Unilever expects a possible deflation in pricing in India in its skin and fabric cleansing business as it relies very heavily on commodity prices.
“A couple of our categories in India, fabric cleaning and skin cleansing, are very heavily correlated to the underlying commodity prices. Local competition has entered the market and we have to simply adjust pricing there in order to maintain competitiveness and our volume position,” Greame Pitkethly, chief financial officer at Unilever, told investors post its earnings.
The management also pointed out that India saw a gradual recovery in the market, with growth led by urban areas, while rural areas continued to remain subdued.
The management also noted that due to the re-entry of smaller players in the country, it has seen some increased media intensity.
“Our performance in India remains competitive, with price and volume both positive,” Pitkethly said.
Last week, Hindustan Unilever (HUL) logged a net profit of Rs 2,656 crore in the second quarter, down 0.3 per cent from Rs 2,665 crore posted a year ago. Revenue, on the other hand, rose 3.1 per cent year-on-year to Rs 15,364 crore.
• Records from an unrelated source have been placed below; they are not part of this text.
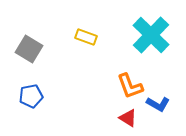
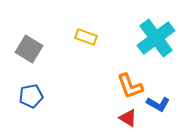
cyan cross: moved 5 px right, 3 px down; rotated 9 degrees clockwise
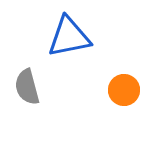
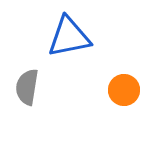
gray semicircle: rotated 24 degrees clockwise
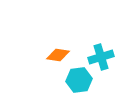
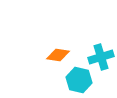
cyan hexagon: rotated 20 degrees clockwise
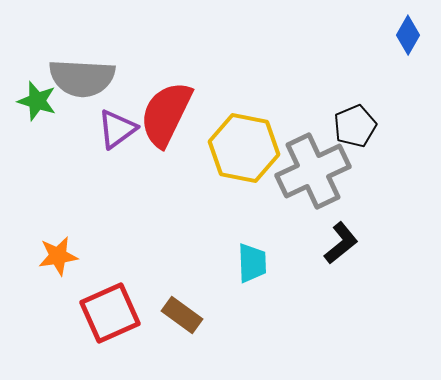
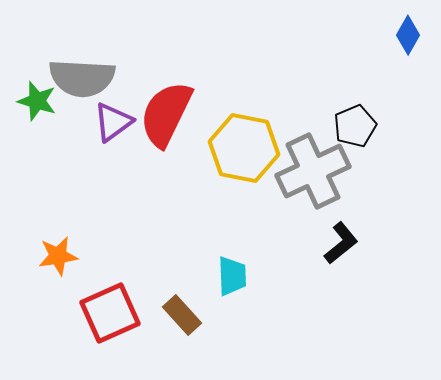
purple triangle: moved 4 px left, 7 px up
cyan trapezoid: moved 20 px left, 13 px down
brown rectangle: rotated 12 degrees clockwise
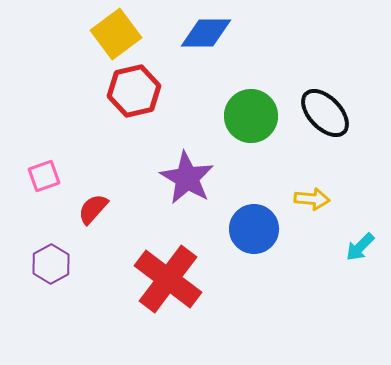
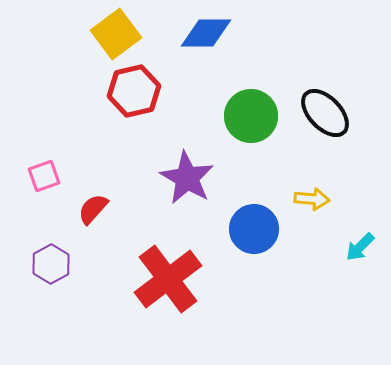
red cross: rotated 16 degrees clockwise
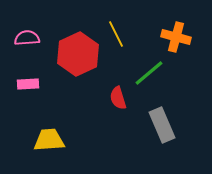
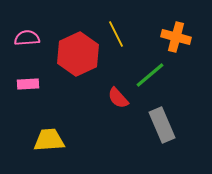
green line: moved 1 px right, 2 px down
red semicircle: rotated 25 degrees counterclockwise
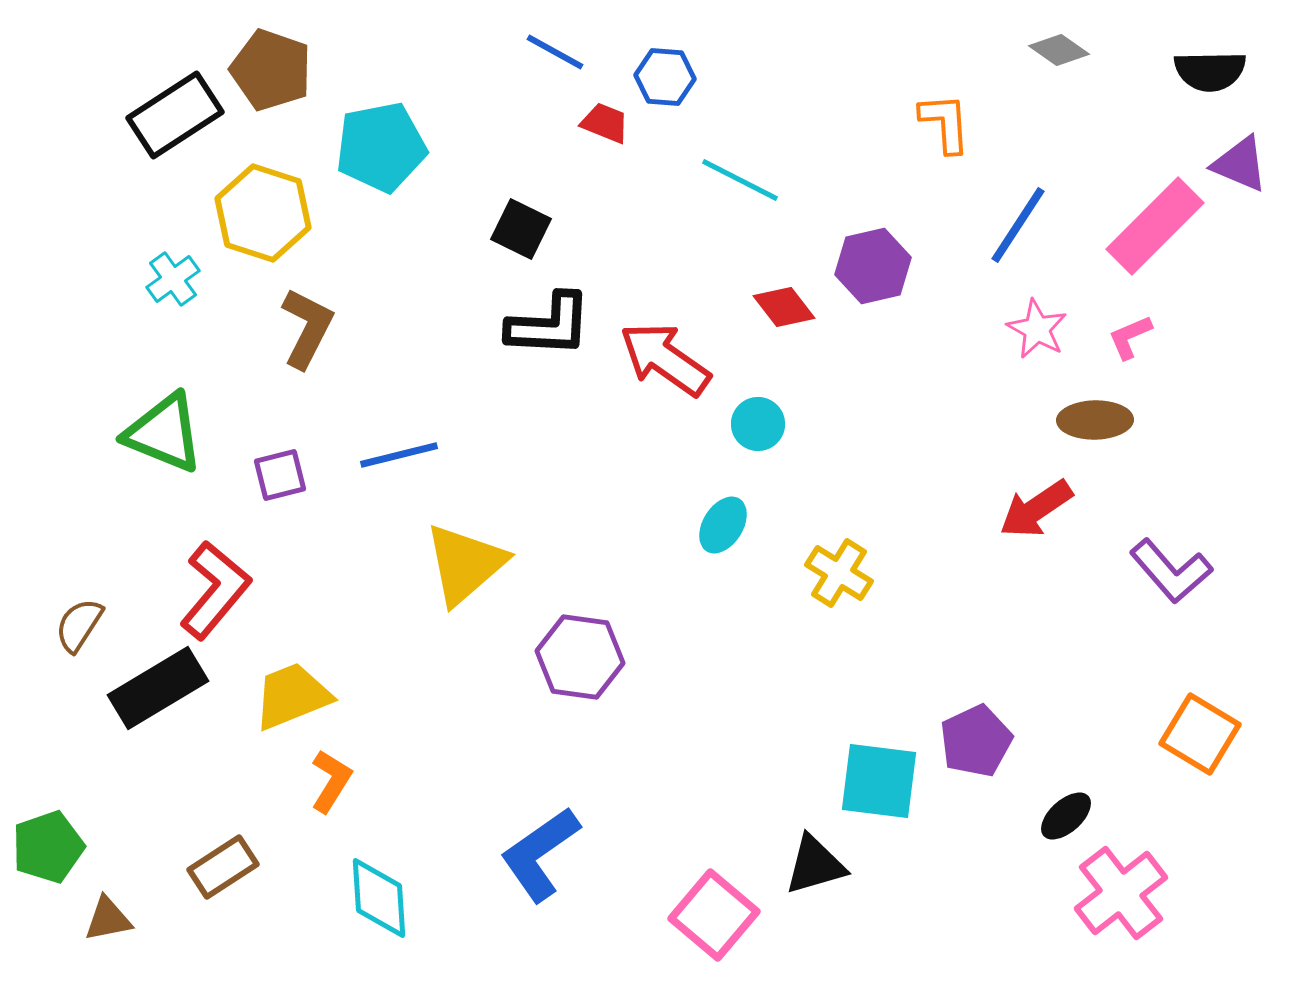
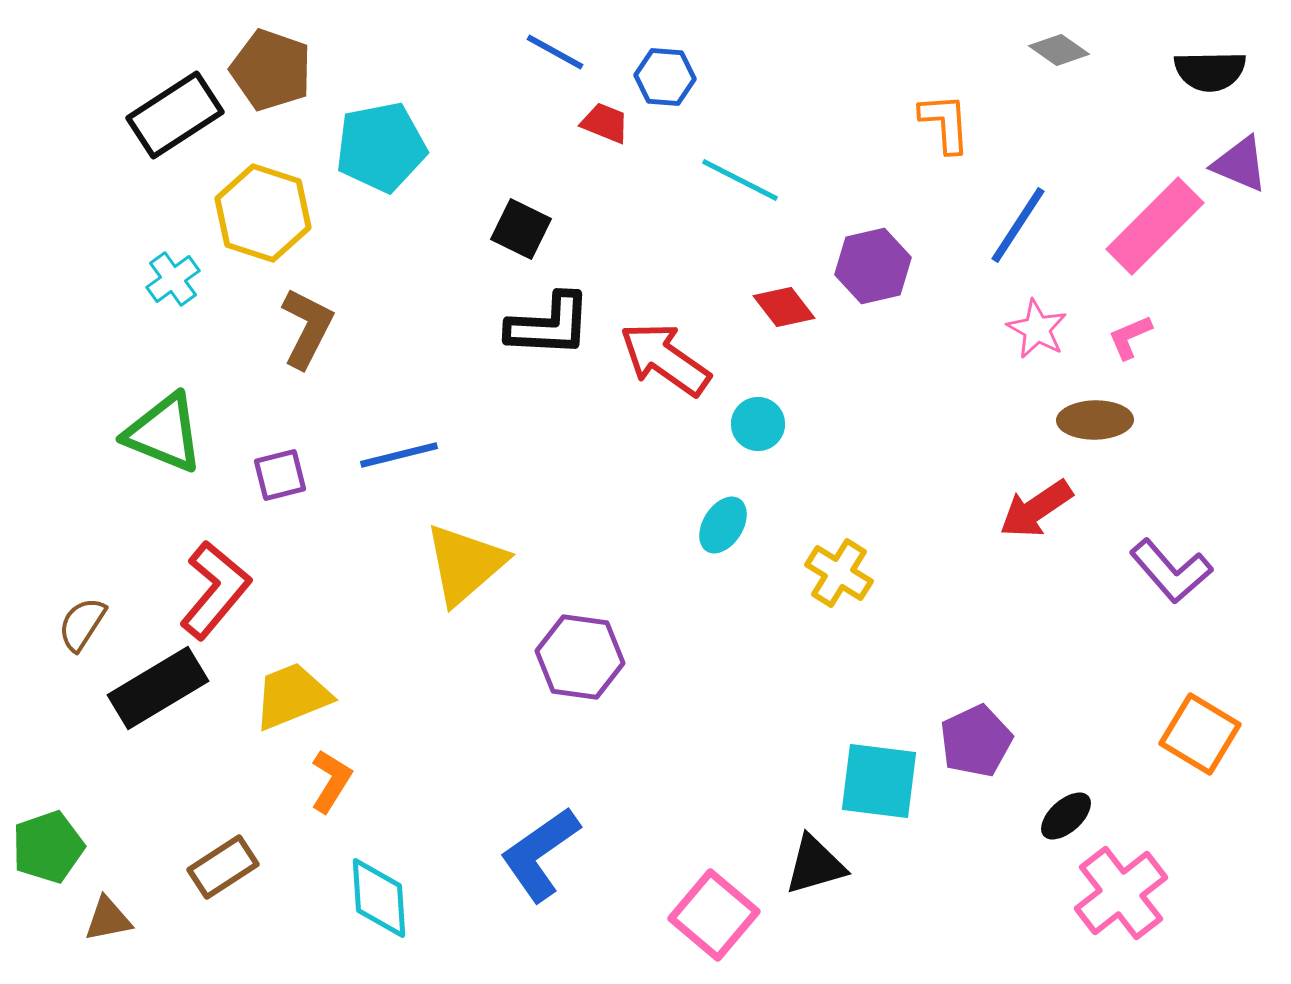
brown semicircle at (79, 625): moved 3 px right, 1 px up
The maker of Tin detergents also registered a volume growth of 2 per cent during the quarter.
The management of HUL said that it has reduced its product prices over the past eight to nine months following a correction in prices of commodities used by HUL in three-fourths of its business — home care and personal care.
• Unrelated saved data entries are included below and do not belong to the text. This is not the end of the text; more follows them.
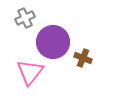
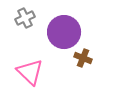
purple circle: moved 11 px right, 10 px up
pink triangle: rotated 24 degrees counterclockwise
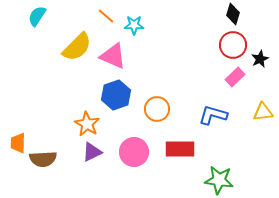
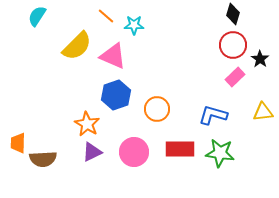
yellow semicircle: moved 1 px up
black star: rotated 12 degrees counterclockwise
green star: moved 1 px right, 27 px up
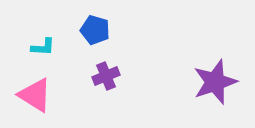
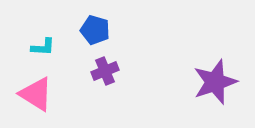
purple cross: moved 1 px left, 5 px up
pink triangle: moved 1 px right, 1 px up
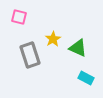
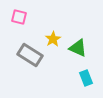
gray rectangle: rotated 40 degrees counterclockwise
cyan rectangle: rotated 42 degrees clockwise
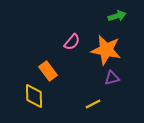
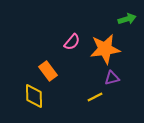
green arrow: moved 10 px right, 3 px down
orange star: moved 1 px left, 1 px up; rotated 20 degrees counterclockwise
yellow line: moved 2 px right, 7 px up
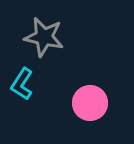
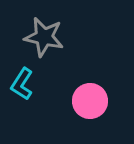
pink circle: moved 2 px up
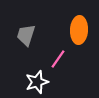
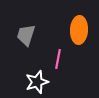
pink line: rotated 24 degrees counterclockwise
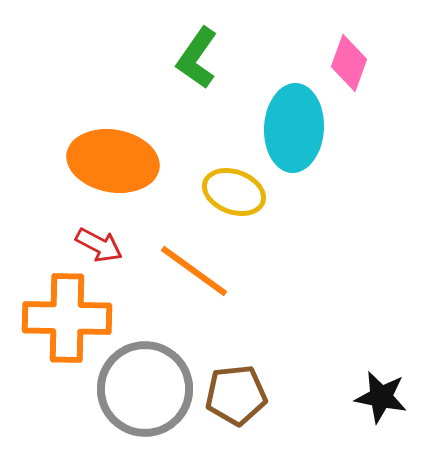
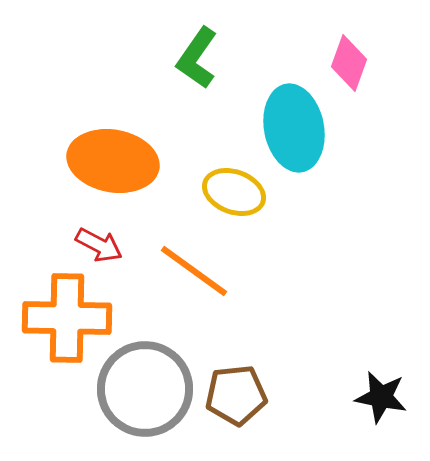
cyan ellipse: rotated 14 degrees counterclockwise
“We are taking prices down as we’ve been doing over the past eight to nine months, and the transition from high to low prices in the market takes time. Volume recovery will be gradual, which is exactly what we are seeing now,” Rohit Jawa, chief executive officer and managing director of HUL, said last week.
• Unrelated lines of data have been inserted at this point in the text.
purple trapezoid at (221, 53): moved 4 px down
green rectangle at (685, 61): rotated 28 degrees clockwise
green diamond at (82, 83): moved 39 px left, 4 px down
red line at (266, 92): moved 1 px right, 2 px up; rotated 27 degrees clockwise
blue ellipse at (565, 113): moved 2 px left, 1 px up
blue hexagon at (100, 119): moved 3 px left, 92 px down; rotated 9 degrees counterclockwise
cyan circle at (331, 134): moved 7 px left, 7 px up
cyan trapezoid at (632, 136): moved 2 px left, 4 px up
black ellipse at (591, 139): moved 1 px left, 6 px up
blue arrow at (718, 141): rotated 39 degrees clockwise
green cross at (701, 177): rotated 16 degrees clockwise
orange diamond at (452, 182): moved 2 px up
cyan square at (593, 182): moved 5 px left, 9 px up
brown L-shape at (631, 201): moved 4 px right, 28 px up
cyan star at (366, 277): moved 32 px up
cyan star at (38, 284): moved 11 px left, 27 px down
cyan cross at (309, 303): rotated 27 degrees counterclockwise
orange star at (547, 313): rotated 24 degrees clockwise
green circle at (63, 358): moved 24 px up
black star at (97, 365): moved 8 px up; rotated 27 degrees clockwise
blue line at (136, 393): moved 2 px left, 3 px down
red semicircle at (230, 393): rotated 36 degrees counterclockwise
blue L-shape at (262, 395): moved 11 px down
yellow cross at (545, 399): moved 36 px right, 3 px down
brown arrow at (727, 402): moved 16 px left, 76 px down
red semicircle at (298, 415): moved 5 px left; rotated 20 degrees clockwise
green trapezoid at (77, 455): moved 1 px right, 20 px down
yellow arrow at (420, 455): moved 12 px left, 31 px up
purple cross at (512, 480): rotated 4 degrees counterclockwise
Jawa also said that the company continues to witness pressures at the mass end. “When we look at the market share on the whole, we are still holding. We have lost some share of late in the mass end of the segment, which is on account of the price-quality equation, and we have adjusted. In some cases, it’s taking time to recover. But that’s really where we have lost because the number of local players that have come into the market has increased,” said Jawa.
According to HUL’s investor presentation in August, the market value growth of regional players in the last three months compared to last year in tea was 1.4 times that of large brands, and in detergents, regional brands gained six times faster in the same period.
The country’s largest consumer goods manufacturer had pointed out this issue even in the quarter ended June and had then said that regional players in tea grew 1.6 times faster than national brands in the three months ended May compared to last year and three times faster in detergents compared to last year.